(AKA What to do when your Muse abandons you)
The writer’s life is an up and down struggle, especially for the aspiring writer who is on the verge of breaking through to having their career choice validated (read: publishing success). Unfortunately, writers have their own brand of a “dark night of the soul”. See if any of this sounds familiar:
I almost had a good day today.
I’d just like to get through a week without a rejection notice. I know, I know: a consequence of putting yourself out there, much less having a lot of stories out there, is the possibility of being rejected. However, it’s been a long streak of rejections and I’m looking at any writing that I have yet to complete and I wonder if it’s even worth it.
Some rejections sting more than others. Let’s be honest, not that I necessarily have favorite children, but there are some stories that I’m more heavily invested in, some markets I really wanted to crack, some editors I really wanted to impress. And there are some personal rejections TOO on point, dissecting why my story didn’t work.
It’s tough learning and staying focused on the fact that rejections are opportunities to learn, to figure out why a story isn’t working, how to improve. That maybe I am sending my children out into a hostile world apparently prematurely.
This isn’t one of those fishing for compliment sort of posts (though, Lord knows, I’m not above writing one of those). I wonder if I have what it takes to be truly great. To be great requires a certain amount of monomania. The kind of focus where their vocation becomes their mistress. It takes up the choice time and the choice energy. You end up doing things for your job you’d never do for your spouse: get up early, work 14 hours, stay up late. Too bad that usually doesn’t make for very good human beings. Great artists, maybe. Great athletes, certainly. Great scientists, probably.
So this all might just boil down to me not being dedicated enough. I don’t put in the time attending to the process: revision, reading, studying. Maybe I’m destined to be only good, but boring. The craft requires time.
There it is.
I realize that I talk a lot about craft and the art of writing, when the truth of the matter maybe that I’m a hack. In the same way religious folks talk about “the Pharisees” little realizing that they are actually one of them, maybe I’m simply being revealed as the fraud that I am, a dilettante of prose. I’m trying to think of the last story that I wrote that moved me, had any feeling behind it. Came from within my emotional core. Touched some truth from within me.
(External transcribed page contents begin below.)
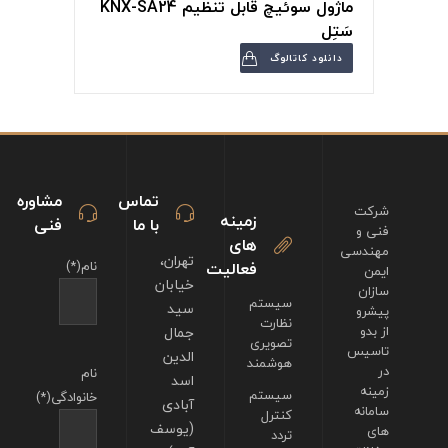
ماژول سوئیچ قابل تنظیم KNX-SA24
سَتِل
دانلود کاتالوگ
تماس
مشاوره
شرکت
زمینه
با ما
فنی
فنی و
های
مهندسی
تهران،
فعالیت
نام(*)
ایمن
خیابان
سازان
سیستم
سید
پیشرو
نظارت
از بدو
جمال
تصویری
تاسیس
الدین
هوشمند
در
نام
اسد
زمینه
سیستم
خانوادگی(*)
آبادی
سامانه
کنترل
(یوسف
های
تردد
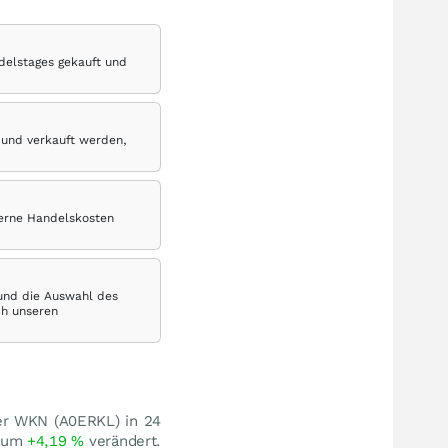
delstages gekauft und
 und verkauft werden,
terne Handelskosten
 und die Auswahl des
ch unseren
er WKN (A0ERKL) in 24
) um
+4,19
%
verändert.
Maybe I just need a little validation. Every so often, a win to encourage me to keep going on. I’m sure this is the lure of vanity presses. Maybe I need a good vice to help vent my artistic frustration, like a romance with alcohol or a dalliance with a harder drug. Something to take the edge off, to make the self-doubt to ease a little.
Because I just want to quit.
That’s the crux of it, isn’t it? Crippling self-doubt makes me put down the pen, too self-conscious to write, too exposed to put myself back out there, too exposed as the fraud I secretly think I am. It makes me want to put writing down. To lay in bed under the covers and cry myself to sleep, tortured by my frustrated hopes and dreams and untold stories. Maybe I ought to find a new hobby, something safer, like collecting salt and pepper shakers. Or China patterns.
But I can’t.
Writing is what I do and who I am. How else would explain wanting to do something that makes you both miserable and so fulfilled at the same time? It has to be love. That’s who I am: the often neurotic and insecure. A writer. I can only imagine how tough it must be on the significant others of writers. Having to contend with this mistress of ours, our Muse; cuckolded by this thing they can’t hope to compete against. Yet having to deal with the frustrations, the anger, the discouragement, the occasional self-loathing that comes in its wake.
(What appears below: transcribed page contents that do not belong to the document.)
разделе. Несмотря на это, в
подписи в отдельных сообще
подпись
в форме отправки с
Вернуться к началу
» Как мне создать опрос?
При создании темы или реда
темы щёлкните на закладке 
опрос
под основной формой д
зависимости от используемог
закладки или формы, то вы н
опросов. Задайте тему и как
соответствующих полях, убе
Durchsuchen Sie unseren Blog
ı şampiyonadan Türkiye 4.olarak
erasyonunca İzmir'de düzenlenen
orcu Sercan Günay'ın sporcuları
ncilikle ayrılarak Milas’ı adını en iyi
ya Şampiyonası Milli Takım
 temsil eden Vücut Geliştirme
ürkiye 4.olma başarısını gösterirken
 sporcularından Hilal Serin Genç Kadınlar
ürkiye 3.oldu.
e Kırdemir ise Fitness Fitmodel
I wish I had some deep lesson to impart to help get through this. This is part of the business, the cycle of creation, the ugly part that few people talk about. I’m guessing what many go through and struggle with. Writers finish things, professional writers send their work out into the world, face rejection and criticism. So writers have to develop thick skins. Yes, we’re going to have doubts, but like with any crisis of faith, you have to put that aside and keep going because writing is less about talent and more about perseverance.
In the end, like any crisis of faith, perseverance is the key. To keep writing, even when all you feel like you are writing is crap. It’s like a car stuck in mud spinning it’s wheels: sometimes you have to spin for a minute until you get some traction. That’s all we’re waiting on. a little bit of traction, something to catch and get us going again. Me? This is me purging this from my system so that I can find that “fearlessness” to commit something to paper AND send it out. You? Your moment of doubt had been indulged. Now get over yourselves and get back to writing.
And don’t let the troll critics get you down.